I’ve found that your ability to switch off directly affects your ability to switch on. If you’re not capable of gearing down, you’re never going to be able to fire on all cylinders when the occasion really calls for it. As you get older I think that ability to adapt quickly and know when you need to chill out becomes more refined. But I’ve definitely learned a lot over the last few years.

And pre game? Do you still get any jitters before a match? Or is this all familiar territory to you now?

I still get nervous. I think it’s important that you do. You learn to harness those nerves, all that adrenaline, and use it to get yourself ready for the task at hand. You need it, to some extent. I’d honestly be more worried if I weren’t nervous! It’s not always pleasant at the time, but there’s no denying that it’s a useful energy if you can channel it effectively. Music helps with that: it sustains the excitement and anticipation right through to kick-off. Beyond that, the game takes care of the rest.

For all the nerves you might have beforehand, you’re fearless on the pitch. Is there any element of self preservation on the field? Or do you just have to go for it?

I think that’s one of the positives of getting into the sport at such a young age. That self-preservation really hasn’t kicked in [laughs]. Like I said before, I started playing for the sheer fun of it, and that really hasn’t changed. There’s an element of just letting go on the field. You don’t really hold on to that concern for yourself in the heat of it all. Which is pretty useful when playing the position I do, where you’re literally getting involved in just about every grisly aspect of the game.

Do you have any pre-game rituals?

Not really. I know a lot of people expect players to have rituals like this but I’ve never found them useful. Because you hear so much about it, don’t you? Omens and the like; players insisting on putting their left boot on before their right otherwise it’s bad luck, and things like that.

I’ve done a lot of reading around the psychology of it all, and I’ve found that you just get in your own way with thinking like that. You don’t want to go into a game with any of those suppostitions. Because they’ll only distract you. You have to learn to roll with any and all variables before a game, otherwise you’re setting yourself up for distraction. That could see you really lose your edge.

That said, you’re one of the youngest players to start an international in 90 years. You’re going toe to toe with older, more experienced players. Is that ever intimidating?

It’s a learning experience more than anything. It’s great to hear of the experiences of the older lads and draw on their insights. There’s no real pressure in that sense, certainly not within the team. It doesn’t really matter if you have one cap or a hundred, everyone is playing with the same goal in mind. It’s a great experience.

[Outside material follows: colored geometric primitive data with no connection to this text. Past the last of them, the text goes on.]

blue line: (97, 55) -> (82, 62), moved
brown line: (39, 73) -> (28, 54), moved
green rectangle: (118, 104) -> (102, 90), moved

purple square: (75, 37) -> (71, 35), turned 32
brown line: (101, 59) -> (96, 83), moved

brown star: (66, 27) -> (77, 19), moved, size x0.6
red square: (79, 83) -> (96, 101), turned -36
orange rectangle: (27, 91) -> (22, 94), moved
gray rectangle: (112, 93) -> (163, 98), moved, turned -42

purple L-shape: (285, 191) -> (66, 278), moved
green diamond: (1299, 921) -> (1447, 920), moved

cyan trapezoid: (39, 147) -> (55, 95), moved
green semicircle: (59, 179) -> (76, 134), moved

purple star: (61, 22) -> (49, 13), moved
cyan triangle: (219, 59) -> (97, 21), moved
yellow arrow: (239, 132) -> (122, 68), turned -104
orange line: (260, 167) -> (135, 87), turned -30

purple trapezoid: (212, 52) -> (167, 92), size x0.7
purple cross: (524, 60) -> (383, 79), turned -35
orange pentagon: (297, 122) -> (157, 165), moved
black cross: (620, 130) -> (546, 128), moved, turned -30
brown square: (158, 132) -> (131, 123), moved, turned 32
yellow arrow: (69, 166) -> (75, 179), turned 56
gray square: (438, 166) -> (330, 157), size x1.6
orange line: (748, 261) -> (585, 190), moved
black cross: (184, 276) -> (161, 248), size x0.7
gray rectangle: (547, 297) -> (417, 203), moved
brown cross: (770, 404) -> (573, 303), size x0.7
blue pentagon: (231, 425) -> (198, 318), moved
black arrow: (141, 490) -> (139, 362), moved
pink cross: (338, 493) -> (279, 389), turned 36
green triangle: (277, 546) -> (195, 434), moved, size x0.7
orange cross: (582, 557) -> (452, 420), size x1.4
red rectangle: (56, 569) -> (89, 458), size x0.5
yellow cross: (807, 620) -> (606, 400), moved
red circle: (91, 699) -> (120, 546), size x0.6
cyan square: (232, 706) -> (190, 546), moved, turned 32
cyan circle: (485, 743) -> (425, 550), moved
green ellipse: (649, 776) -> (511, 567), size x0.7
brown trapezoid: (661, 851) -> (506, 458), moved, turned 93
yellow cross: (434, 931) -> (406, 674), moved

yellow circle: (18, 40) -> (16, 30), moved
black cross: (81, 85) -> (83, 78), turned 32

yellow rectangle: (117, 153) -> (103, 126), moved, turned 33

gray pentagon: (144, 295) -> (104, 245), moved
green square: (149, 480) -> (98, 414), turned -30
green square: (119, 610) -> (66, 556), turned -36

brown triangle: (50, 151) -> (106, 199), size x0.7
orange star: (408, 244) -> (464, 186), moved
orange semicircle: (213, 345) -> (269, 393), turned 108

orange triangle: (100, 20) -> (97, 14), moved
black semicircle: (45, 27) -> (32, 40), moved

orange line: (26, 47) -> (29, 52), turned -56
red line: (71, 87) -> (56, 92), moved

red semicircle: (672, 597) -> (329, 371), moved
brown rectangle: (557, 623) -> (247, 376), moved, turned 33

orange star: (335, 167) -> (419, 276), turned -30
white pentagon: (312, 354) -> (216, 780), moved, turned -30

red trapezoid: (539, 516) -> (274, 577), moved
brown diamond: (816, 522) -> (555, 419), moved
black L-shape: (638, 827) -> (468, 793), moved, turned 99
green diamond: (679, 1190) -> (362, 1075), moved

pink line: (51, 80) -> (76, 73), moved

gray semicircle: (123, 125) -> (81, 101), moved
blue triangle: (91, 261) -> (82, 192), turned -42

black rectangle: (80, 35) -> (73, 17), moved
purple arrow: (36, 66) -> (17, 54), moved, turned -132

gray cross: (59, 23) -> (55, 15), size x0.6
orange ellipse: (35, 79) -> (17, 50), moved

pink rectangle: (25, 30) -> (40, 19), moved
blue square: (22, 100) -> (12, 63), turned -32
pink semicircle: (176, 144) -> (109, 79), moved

Has there ever been a point in your career when you’ve had your confidence knocked at all?

Obviously, there are the times when you miss a tackle or you drop the ball. It can feel pretty devastating at that exact instant. But one of the most brilliant things about rugby is the fact that the game gives you so many chances to redeem yourself. The game really doesn’t stand still, so you find yourself constantly pushing forward. So yeah, I dropped the ball in the World Cup final, but before you know it, you’ve got another scrum and you’re about to make another tackle straight away. So you put it out of your mind and you press on.

So it’s really all about making that sense of pressure work for you, rather than being dominated by it?

Totally, you’ve hit the nail right on the head. There are definitely games – like the New Zealand semi final – where all you can think about is how important the game is. Not just for yourself, but for those around you, for England. In those cases, some players might tell themselves that it’s just another game. They play down the importance of it all to minimise that sense of pressure. But I prefer to appreciate it for exactly what it is. I like that sort of pressure, because it gives it all a real sense of purpose. Those moments don’t come around very often. They might never come around again. You’ve got to treat those moments of pressure with the respect they deserve.